Thanks to the authors of the amazing Mobile CSP curriculum and book (coming to Runestone for Fall 2021) and the hard work of Ralph Morelli we will have a great addition to the runestone library, and the ability to use blockly in your textbooks. I think this is awesome for beginners and I’ve always wanted to update The How to Think Like a Computer Scientist (HTTLACS) book to illustrate each new programming construct in Blockly first. I think this is a really cool way to give students a visual understanding of loops and conditionals before they see the syntax.

As is usually the case with all things Runestone we start small, and then iterate, so if you are into blockly and would like to help evolve this new component (which goes by quizly in the source) we would love to have your help.

Fixing Bugs and Even Smaller Projects

Many small coding projects are available on Runestone and are identified as issues. These issues are all typically tagged with the “Good First Issue” and or “Help Wanted” tags. I try to identify these projects this way because they are good starter projects that can get you into the Runestone system. See

Video Production Anyone?

The YouTube videos that accompany the HTTLACS book are very popular on YouTube, but I consistently get complaints about their resolution. Unfortunately the original recordings are 8 years old at least, and have been lost through many migrations of computers. They also feature version 0.1 of Runestone so that pages don’t match at all anymore. My new years resolution for 2021 was to work on one of these a week. So far we are at week 17 of 2021 and I have redone exactly 0 videos. If you would like to try your hand at re-recording any of these I would love it! You can just take the transcript of an existing video and work your way through it.

How You Can Help

Runestone is an Open Source project. Everything on Runestone is freely available as part of our Github Organization. Summer may be a good time for you to help hack on something, test something, or write something! I would be happy to have help on any and all projects. Funded or not it does not matter to me. I only point out the funded projects to show how awesome it is that some big partners have put their faith and money behind Runestone to keep it sustainable.
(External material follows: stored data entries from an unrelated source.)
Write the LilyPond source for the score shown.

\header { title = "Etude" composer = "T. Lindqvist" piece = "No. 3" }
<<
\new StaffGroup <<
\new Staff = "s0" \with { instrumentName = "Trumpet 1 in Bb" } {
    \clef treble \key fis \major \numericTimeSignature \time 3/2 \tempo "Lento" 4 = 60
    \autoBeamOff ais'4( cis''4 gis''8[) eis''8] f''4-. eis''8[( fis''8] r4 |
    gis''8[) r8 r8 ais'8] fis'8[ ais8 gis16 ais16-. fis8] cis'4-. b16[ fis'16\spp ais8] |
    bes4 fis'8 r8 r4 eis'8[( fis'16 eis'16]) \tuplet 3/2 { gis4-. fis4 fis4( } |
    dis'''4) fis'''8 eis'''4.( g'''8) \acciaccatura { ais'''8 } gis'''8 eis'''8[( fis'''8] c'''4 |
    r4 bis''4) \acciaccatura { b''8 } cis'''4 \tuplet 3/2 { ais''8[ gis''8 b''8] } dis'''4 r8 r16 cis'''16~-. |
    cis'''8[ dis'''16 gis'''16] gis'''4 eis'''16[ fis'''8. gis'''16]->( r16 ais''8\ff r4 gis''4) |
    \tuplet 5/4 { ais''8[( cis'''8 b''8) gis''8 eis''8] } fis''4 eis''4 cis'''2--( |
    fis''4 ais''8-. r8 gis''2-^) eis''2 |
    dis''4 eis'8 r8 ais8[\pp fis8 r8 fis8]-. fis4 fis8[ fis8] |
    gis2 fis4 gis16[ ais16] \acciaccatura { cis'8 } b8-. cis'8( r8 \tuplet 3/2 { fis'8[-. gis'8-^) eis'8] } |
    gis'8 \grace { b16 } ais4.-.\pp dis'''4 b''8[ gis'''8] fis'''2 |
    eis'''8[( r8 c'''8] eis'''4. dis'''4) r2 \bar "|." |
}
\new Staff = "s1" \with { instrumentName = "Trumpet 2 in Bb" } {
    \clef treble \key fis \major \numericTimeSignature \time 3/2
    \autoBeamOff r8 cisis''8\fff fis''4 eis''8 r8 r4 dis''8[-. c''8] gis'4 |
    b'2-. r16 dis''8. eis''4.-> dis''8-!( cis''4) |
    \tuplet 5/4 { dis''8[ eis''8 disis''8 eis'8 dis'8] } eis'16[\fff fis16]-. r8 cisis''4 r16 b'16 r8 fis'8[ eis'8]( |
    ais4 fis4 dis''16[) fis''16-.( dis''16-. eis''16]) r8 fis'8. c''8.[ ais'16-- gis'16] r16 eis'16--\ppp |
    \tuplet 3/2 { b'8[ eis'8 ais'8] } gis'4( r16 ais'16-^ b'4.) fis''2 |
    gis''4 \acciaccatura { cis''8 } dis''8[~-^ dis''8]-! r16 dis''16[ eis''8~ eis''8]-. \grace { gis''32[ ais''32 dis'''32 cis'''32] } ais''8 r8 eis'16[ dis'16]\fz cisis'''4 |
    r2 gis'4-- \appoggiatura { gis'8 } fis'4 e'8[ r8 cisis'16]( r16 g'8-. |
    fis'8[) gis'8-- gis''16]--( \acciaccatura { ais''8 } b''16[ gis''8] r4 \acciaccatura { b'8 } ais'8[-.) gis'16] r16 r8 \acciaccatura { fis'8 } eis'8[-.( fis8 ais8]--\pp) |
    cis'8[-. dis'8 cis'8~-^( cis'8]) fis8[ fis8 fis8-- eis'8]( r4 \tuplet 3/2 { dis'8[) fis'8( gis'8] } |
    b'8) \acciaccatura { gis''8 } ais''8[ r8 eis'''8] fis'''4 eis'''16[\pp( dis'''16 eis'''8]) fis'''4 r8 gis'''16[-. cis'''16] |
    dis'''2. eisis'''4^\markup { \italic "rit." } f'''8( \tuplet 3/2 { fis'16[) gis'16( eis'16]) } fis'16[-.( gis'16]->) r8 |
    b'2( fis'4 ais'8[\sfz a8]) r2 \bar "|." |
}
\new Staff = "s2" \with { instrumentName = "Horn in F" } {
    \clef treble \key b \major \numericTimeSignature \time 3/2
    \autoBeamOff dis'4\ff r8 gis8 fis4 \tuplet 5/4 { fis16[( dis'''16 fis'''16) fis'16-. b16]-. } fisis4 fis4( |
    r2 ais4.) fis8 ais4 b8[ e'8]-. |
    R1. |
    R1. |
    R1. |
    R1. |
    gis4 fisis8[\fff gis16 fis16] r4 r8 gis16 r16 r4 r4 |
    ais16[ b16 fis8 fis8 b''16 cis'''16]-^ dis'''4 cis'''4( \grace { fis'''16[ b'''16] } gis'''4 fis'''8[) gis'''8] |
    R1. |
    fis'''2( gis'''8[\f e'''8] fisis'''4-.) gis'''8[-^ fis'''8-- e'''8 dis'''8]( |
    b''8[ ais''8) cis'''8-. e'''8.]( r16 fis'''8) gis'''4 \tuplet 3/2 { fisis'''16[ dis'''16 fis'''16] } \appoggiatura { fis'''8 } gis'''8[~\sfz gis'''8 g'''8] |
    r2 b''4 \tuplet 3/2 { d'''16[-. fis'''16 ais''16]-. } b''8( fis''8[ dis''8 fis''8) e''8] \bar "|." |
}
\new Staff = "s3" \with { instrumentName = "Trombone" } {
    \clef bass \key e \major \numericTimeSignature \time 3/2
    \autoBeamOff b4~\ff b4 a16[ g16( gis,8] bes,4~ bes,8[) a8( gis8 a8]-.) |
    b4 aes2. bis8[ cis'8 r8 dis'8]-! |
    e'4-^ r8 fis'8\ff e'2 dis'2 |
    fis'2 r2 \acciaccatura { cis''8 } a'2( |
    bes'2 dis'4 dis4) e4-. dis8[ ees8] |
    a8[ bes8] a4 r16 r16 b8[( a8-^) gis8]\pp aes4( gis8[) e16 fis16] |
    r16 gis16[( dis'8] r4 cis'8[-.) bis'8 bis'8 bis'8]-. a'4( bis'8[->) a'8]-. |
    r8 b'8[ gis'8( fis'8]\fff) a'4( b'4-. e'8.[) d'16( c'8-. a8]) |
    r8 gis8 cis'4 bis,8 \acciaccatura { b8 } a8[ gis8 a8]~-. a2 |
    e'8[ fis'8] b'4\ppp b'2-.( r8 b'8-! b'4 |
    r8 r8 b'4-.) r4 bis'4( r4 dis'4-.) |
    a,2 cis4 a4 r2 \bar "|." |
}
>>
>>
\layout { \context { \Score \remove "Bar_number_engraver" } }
You do not have to be an expert coder to help out. We welcome people of all abilities to our community and would be grateful for your help.

Another way you can provide coding help to Runestone is to consider us as an option for a student capstone project. We have had great success in working with students at Berea college and other colleges that have adopted Runestone for their capstone course. Many of the projects identified above would be great as capstone projects for a group of students. The students really love, especially if they have benefitted from using a Runestone book as part of their education. This is a pathway for them to give back to a project that has helped them.

Another way you can help is to talk to encourage your department to budget some money to help support Runestone. I’ve heard from a number of instructors this spring asking about this, and I’m very grateful. We are happy to send an invoice for whatever amount you decide. Other departments have decided to charge a lab fee of $10.00 for the course, and have designated part or all of the per student lab fee to go to Runestone. We are happy to work with you on billing and payment!